RAW DATA:
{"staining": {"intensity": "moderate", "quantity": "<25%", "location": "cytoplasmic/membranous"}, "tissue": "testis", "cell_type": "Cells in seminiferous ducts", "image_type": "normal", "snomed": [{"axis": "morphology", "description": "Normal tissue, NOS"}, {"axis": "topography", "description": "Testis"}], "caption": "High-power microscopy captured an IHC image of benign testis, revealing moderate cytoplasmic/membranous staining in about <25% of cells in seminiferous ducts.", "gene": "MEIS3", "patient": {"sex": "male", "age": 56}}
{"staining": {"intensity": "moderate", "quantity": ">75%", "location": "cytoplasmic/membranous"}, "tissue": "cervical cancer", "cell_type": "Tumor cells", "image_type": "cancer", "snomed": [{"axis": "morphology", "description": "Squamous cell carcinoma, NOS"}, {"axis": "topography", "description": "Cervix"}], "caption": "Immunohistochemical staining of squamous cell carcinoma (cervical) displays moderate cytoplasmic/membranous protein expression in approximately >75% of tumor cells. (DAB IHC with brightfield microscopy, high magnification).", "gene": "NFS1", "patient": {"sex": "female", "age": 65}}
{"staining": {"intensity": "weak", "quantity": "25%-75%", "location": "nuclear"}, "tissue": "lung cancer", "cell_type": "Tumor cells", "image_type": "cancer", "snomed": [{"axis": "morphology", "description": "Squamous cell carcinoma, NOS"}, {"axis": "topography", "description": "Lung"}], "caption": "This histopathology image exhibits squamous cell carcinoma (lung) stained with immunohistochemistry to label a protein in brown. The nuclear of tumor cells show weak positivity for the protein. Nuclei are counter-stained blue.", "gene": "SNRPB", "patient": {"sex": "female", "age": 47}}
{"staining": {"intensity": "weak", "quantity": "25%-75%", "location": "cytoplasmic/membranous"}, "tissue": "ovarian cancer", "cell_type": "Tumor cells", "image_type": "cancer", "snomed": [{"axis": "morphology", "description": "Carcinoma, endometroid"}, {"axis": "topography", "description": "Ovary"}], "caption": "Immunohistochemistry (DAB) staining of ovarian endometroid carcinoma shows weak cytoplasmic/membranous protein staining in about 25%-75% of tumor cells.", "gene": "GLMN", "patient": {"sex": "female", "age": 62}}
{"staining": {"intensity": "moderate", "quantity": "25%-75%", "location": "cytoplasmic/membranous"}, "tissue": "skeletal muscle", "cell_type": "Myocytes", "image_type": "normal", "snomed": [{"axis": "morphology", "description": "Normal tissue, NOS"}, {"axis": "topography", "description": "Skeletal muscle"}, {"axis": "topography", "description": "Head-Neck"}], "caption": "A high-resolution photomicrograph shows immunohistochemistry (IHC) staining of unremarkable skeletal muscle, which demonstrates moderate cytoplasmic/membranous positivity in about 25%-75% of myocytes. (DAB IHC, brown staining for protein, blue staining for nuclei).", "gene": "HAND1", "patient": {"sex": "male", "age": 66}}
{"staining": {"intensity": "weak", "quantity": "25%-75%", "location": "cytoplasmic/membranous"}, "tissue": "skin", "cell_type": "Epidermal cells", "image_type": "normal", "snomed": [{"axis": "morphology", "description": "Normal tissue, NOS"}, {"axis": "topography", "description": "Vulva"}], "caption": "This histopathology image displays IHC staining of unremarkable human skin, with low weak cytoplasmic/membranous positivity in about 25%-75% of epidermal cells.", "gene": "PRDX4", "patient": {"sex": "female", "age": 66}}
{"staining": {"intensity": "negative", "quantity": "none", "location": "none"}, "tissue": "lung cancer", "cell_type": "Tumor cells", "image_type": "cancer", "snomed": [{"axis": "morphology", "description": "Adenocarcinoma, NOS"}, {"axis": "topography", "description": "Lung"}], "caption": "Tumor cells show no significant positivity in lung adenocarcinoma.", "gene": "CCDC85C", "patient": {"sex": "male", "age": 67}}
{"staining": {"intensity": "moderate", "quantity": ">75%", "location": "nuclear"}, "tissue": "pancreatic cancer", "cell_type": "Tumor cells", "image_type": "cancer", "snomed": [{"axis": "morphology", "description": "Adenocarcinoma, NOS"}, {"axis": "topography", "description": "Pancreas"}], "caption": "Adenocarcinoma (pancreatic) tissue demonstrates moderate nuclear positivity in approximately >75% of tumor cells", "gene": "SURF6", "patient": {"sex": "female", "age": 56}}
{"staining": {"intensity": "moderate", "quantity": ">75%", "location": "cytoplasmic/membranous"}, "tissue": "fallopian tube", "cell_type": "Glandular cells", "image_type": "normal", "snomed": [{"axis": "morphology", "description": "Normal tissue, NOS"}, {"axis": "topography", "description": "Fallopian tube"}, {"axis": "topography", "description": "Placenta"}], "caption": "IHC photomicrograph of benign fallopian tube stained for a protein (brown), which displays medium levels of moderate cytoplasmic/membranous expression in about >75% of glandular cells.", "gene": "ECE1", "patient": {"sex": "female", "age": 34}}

TASK OBJECTIVE: Where does the word "Adenocarcinoma" occur in the records? Return every line that holds it.

PROBLEM SOLUTION:
{"staining": {"intensity": "negative", "quantity": "none", "location": "none"}, "tissue": "lung cancer", "cell_type": "Tumor cells", "image_type": "cancer", "snomed": [{"axis": "morphology", "description": "Adenocarcinoma, NOS"}, {"axis": "topography", "description": "Lung"}], "caption": "Tumor cells show no significant positivity in lung adenocarcinoma.", "gene": "CCDC85C", "patient": {"sex": "male", "age": 67}}
{"staining": {"intensity": "moderate", "quantity": ">75%", "location": "nuclear"}, "tissue": "pancreatic cancer", "cell_type": "Tumor cells", "image_type": "cancer", "snomed": [{"axis": "morphology", "description": "Adenocarcinoma, NOS"}, {"axis": "topography", "description": "Pancreas"}], "caption": "Adenocarcinoma (pancreatic) tissue demonstrates moderate nuclear positivity in approximately >75% of tumor cells", "gene": "SURF6", "patient": {"sex": "female", "age": 56}}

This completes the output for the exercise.